Low-cycle fatigue behavior and life prediction of TA15 titanium alloy by crystal plasticity-based modelling

Abstract

It is of significance to reveal the low-cycle fatigue deformation mechanism of titanium alloy with tri-modal microstructure for improving its properties. This work developed a crystal plasticity finite element model based on realistic microstructure to predict the low-cycle fatigue behavior of TA15 titanium alloys with tri-modal microstructure containing primary α (αp), secondary lamellar α (αl) and transformed β (βt). During modelling, plastic strain accumulation (PSA) and energy dissipation were used as the fatigue indicator parameter (FIP) to predict fatigue damage and life. It is found that the fatigue deformation prefers to localize at the interfaces of αp/β, αl/β and at triple junctions, which leads to the initiation of fatigue crack.

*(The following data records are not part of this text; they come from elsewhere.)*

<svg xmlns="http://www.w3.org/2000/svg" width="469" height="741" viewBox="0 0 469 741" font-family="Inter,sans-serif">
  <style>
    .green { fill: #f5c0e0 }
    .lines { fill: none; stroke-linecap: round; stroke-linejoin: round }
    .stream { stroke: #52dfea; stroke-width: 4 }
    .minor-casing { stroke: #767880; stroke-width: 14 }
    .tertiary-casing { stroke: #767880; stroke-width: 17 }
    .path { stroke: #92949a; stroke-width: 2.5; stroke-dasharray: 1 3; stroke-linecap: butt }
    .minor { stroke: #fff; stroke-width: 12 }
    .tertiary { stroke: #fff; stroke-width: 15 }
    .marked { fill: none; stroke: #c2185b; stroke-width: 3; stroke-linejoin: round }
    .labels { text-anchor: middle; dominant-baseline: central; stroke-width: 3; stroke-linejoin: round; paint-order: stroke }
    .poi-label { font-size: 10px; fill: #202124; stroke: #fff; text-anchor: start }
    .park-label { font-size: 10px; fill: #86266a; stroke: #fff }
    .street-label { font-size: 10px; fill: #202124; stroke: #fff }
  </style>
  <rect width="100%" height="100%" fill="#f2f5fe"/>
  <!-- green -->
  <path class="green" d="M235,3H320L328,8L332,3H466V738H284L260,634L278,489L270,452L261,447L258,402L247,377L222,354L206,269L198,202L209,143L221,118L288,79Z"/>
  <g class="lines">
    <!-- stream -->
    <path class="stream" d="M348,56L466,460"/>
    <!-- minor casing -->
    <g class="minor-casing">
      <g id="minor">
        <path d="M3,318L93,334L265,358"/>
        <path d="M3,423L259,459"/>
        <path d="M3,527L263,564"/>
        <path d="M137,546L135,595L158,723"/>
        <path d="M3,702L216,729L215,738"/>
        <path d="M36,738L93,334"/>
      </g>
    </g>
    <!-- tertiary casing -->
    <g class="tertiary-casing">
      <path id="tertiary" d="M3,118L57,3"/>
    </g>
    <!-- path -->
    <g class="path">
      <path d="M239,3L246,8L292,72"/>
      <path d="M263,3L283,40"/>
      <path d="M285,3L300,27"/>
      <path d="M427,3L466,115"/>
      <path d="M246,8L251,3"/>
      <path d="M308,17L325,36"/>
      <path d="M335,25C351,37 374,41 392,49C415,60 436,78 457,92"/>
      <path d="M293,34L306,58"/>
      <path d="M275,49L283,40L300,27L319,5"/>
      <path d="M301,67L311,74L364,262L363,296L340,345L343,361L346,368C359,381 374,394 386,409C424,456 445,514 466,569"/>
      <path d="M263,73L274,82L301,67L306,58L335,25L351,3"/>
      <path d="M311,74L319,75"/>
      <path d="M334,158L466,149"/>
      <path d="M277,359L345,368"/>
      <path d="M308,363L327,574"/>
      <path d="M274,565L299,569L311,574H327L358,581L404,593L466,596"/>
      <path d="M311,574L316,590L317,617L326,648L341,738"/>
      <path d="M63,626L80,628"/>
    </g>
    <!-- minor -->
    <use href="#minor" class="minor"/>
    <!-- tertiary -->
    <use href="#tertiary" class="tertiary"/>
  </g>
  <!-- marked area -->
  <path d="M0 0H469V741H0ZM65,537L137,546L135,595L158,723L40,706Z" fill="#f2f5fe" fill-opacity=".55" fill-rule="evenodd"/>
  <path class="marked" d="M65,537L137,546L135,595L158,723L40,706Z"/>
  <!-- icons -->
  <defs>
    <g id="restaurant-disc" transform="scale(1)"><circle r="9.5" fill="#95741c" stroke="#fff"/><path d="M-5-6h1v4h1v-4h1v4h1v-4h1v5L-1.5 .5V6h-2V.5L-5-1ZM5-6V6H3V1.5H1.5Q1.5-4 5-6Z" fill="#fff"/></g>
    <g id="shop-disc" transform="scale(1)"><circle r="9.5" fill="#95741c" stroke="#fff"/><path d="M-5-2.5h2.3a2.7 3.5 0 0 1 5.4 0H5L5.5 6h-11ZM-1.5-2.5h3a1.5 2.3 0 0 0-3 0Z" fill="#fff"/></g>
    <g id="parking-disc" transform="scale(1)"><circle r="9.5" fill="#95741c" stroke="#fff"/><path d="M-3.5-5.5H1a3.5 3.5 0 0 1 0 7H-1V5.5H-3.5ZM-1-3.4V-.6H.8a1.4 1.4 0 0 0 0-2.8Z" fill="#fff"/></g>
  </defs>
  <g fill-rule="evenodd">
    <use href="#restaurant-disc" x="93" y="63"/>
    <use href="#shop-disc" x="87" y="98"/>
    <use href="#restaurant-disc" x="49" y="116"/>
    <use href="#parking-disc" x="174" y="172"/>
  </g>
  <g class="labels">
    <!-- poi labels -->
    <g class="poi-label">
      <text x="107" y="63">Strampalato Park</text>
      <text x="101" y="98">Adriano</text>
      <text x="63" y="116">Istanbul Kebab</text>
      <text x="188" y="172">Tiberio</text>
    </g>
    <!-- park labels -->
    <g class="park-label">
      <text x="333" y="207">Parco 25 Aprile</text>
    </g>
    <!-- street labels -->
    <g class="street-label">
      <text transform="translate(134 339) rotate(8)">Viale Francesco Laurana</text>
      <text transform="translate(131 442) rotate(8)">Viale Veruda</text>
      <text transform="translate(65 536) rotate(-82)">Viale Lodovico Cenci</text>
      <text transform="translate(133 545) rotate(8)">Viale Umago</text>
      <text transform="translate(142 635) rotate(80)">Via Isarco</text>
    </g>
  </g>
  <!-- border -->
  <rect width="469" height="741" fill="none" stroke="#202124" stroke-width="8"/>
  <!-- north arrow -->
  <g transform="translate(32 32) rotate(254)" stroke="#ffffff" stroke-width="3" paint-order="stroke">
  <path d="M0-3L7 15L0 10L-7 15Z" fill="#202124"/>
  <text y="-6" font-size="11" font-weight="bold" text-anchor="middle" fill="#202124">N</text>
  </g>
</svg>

In addition, the soft geometry of αl will also contribute to the strain localization inside αl grains causing fatigue damage. This is because the local lattice rotation is more prone to occur at these locations due to the tension-compression asymmetry of lattice rotation, which induces the occurrence of the microtexture and aggravates the heterogeneity of the lattice rotation, leading to the localized PSA and the total energy dissipation. And the asymmetry of lattice rotation in each cycle also leads to the tension-compression asymmetry of flow behavior. Both of the two FIPs can effectively predict fatigue life. With the strain amplitude increasing, the PSA-based model shows a relatively higher predictive accuracy of fatigue life than that of the accumulated energy dissipation-based model. The predicted fatigue life is in accordance with the C-M model.